Recent positive steps include legislation easing planning rules for home charger installation and news that the public charging network has grown by 30% year-on-year and is on track to reach 300,000 chargers by 2030.

Broader Perspectives and the Road Ahead

While the growth is undeniable, some industry experts urge continued ambition. Dan Caesar, CEO of EVUK, remarked, “Another solid, if not spectacular, month for the sales of battery EVs. BEVs now regularly account for 1 in 5 new car sales, but what can be done to move the needle to 1 in 4 and then to 1 in 3 as we've seen in numerous other European markets? While the UK was the biggest BEV market (by volume) in Europe in 2024, we can ill afford to rest on our laurels, and ambitious automakers will expect to see an overarching strategy that accelerates growth in short order.”

Quentin Willson, Founder of FairCharge, added, “Another strong month of EV sales with a 22% share shows that demand continues to be solid, despite media narratives to the contrary. The U.K. is now a European leader in electric car sales, and EV thought leadership but more needs to be done by government and car makers to drive demand and continue growing adoption, particularly among private buyers.”
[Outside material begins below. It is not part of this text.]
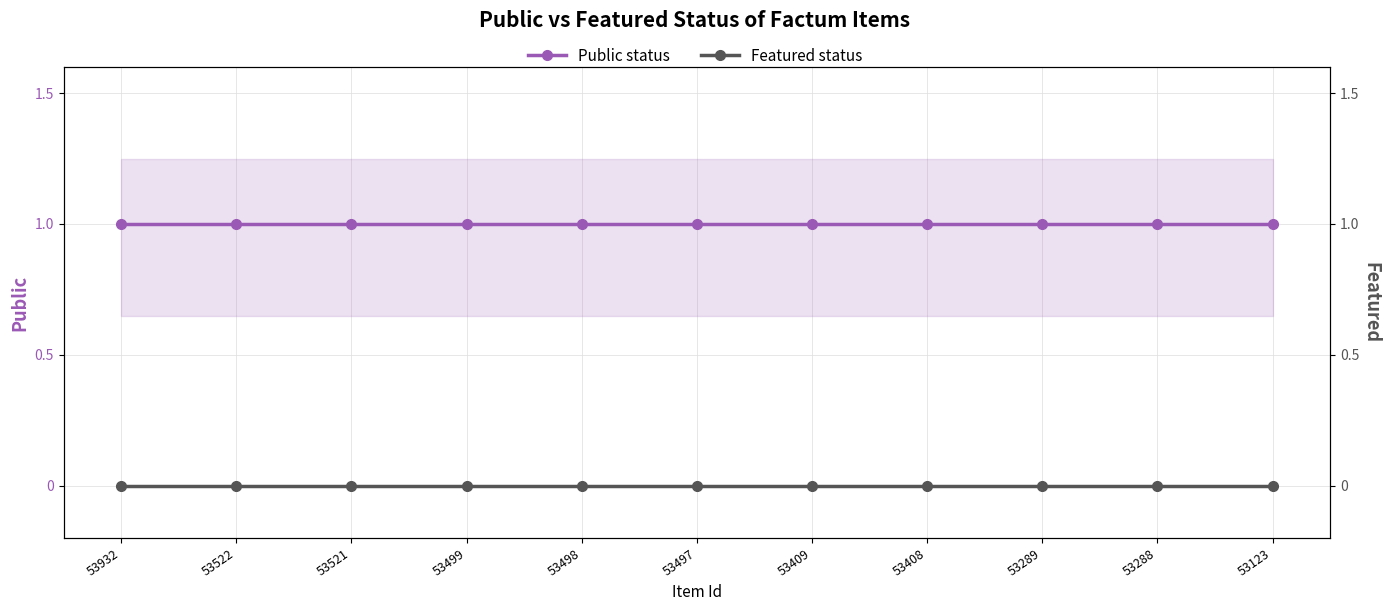

What is the minimum value for Public status?

1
The data also indicates a steady improvement in the WLTP emissions ratings of new ICE cars, likely driven by the flexibilities within the ZEV mandate that reward manufacturers for selling more fuel-efficient lower-emission vehicles. However, Fiona Howarth, Founder of Octopus Electric Vehicles, added: “We’ve seen yet another strong month for EVs – proving that people want to drive electric. There has been a clear shift in the market, with car manufacturers new and old bringing out new, cheaper models every month – improving driver choice and helping to make the switch to cleaner, low cost driving.”
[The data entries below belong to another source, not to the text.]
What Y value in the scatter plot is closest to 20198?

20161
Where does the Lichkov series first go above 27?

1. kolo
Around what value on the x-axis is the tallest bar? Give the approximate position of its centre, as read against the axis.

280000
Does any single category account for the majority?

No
Challenges in Other Electric Segments

The picture is less rosy for electric heavy goods vehicles (HGVs) and motorbikes. In May, only 16 electric HGVs were registered, representing a mere 0.48% of total HGV registrations. Year-to-date, BEV HGVs account for just 0.73% of the market. New AutoMotive describes progress in this segment as “glacial,” warning that the UK's commitment to phase out HGVs weighing 26 tonnes or less by 2035, and all others by 2040, seems “increasingly out of reach” without stronger policies, such as a dedicated HGV ZEV mandate.

The electric motorbike market also continued to struggle in May, with 361 units registered, translating to a 4.08% market share for the month, despite a 10.1% increase in registrations compared to May 2024. Year-to-date, electric motorbike registrations are down 16.7% to 1,176 units, holding a 3.24% market share. Experts suggest that without interventions like purchase incentives or a dedicated ZEV mandate for two-wheelers, significant electrification in this segment is unlikely.

As the UK steers towards its net-zero ambitions, the sustained growth in electric car and van adoption is a clear positive signal. However, maintaining this momentum and extending it to all vehicle segments will require continued effort from manufacturers, policymakers, and infrastructure providers.